Bigtable-like systems such as HBase, however, really do store whole records on disk ordered by the primary key, and have no separate index-structure for the key. This allows efficient disk-io when iterating over a set of records whose keys are in a specific range.

Oracle supports “Index Organised Tables” (IOTs) in which data is also physically sorted on disk, for efficient iteration over key-ranges. However as it does not support nested data (records within records), it is difficult to avoid joins - which introduce a significant performance penalty.

Some Internal Details

While not necessary to understand how to use or even administer HBase, this section provides some information about how HBase stores data on disk.

As noted earler, the (namespace, tablename, region-id, column-family-name) tuple determines which DFS filesystem directory holds the relevant data. Any “scan” operation always provides (namespace, tablename, column-family-name) explicitly and the set of region-ids is determined by looking up the start-key and end-key in the table of regions.
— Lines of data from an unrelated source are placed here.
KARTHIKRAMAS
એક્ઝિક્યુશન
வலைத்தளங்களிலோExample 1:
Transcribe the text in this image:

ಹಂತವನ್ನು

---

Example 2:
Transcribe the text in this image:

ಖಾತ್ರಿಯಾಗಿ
HBase uses the BigTable/SSTable approach to store data. The set of records matching the (namespace, tablename, region-id, column-family-name) tuplea are stored as a set of files on disk, being a “base” file and a sequence of “overlay” files that have been created over time as modifications to the table occur. Each file contains a sequence of (rowkey, columnname, columnval) entries sorted by key and columnname. These files are immutable; updating or deleting a record is done by generating a new “overlay” file. A background task periodically merges the base and overlay files to create a new “base file”.
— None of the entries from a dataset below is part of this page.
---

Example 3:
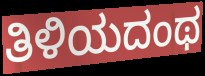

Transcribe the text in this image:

ತಿಳಿಯದಂಥ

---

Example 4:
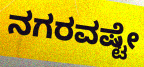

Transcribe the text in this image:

ನಗರವಷ್ಟೇ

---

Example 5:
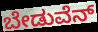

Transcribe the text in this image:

ಬೇಡುವೆನ್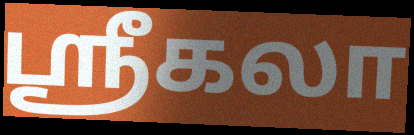
ஶ்ரீகலாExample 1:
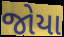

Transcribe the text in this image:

જોયા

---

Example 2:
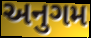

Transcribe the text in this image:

અનુગમ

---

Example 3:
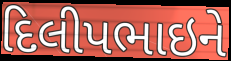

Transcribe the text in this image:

દિલીપભાઇને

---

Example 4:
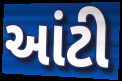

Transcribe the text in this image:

આંટી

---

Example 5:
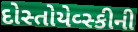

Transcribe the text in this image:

દોસ્તોયેવ્સ્કીનીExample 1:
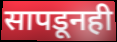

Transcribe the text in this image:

सापडूनही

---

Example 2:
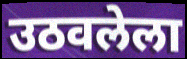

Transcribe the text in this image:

उठवलेला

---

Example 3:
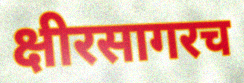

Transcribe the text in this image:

क्षीरसागरच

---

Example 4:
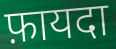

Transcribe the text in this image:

फ़ायदा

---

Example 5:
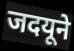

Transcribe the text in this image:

जदयूने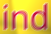
ind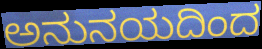
ಅನುನಯದಿಂದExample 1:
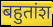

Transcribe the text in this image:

बहुतांश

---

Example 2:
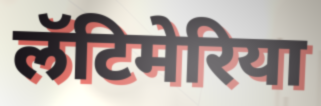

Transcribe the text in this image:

लॅटिमेरिया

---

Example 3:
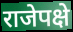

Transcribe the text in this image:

राजेपक्षे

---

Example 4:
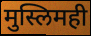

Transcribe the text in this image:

Notice that each entry in the file represents a single column; a “record” is an implicit concept consisting of the set of columns with the same rowkey. This is why records in HBase are “wide” (a record can have very large numbers of columns), “dynamic” (columns can be added) and “sparse” (null columns are simply not stored).

An HBase instance keeps the “current overlay” in memory, which allows efficient insert/update/delete operations. When the in-memory overlay exceeds a limit, then it is flushed to disk as a new overlay file (with entries first sorted appropriately). The larger the in-memory buffer, the better the write-performance. To avoid dataloss in case of node crash, alterations to the in-memory overlay are written as a traditional-style DB “write-ahead log” (WAL) which can be replayed in case of failure to rebuild the in-memory overlay. This log is also in HDFS, and thus available to be replayed when another server takes over responsibility for the region.
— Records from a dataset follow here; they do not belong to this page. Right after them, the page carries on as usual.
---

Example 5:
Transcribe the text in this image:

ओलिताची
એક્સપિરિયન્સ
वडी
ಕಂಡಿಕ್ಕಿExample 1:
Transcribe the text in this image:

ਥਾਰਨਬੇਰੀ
The existence of this in-memory cache gives a major speed boost, but does force the “single master per partition” approach, rather than a peer-to-peer approach. Cassandra is a competitor to HBase which somehow manages similar performance while being purely peer-to-peer.

The default behaviour of HDFS on write is to store the first copy of a block on the localFS, the second copy on a server in the same rack, and additional copies elsewhere in the cluster. The fact that each written block gets stored by default on the local server works well with HBase - a RegionServer will normally find all the data it manages on its local disk, while backup copies are safely present elsewhere when needed. The process of rewriting files on disk to merge the “overlays” into the overlayed files also helps in the case of regionserver failover; the newly-written versions of files will (as normal for HDFS) have their first copy stored on the server that does the writing - ie the new RegionServer.

The file-format used for storage is documented, and available as a library. In particular, it is available for use from MapReduce and Hive - HFileOutputFormat2. This allows MapReduce and Hive jobs to write data to files that HBase can then very easily import. The output files must correspond to existing regions in the HBase system.

Summary

The HBase data model can be seen as a variant of a relational “table-style” model. However it can also be seen as a persistent “map” structure - or a nested three-level-deep map structure. Or a “sparse matrix of columns”. In the end, HBase is what it is - a BigTable-like system.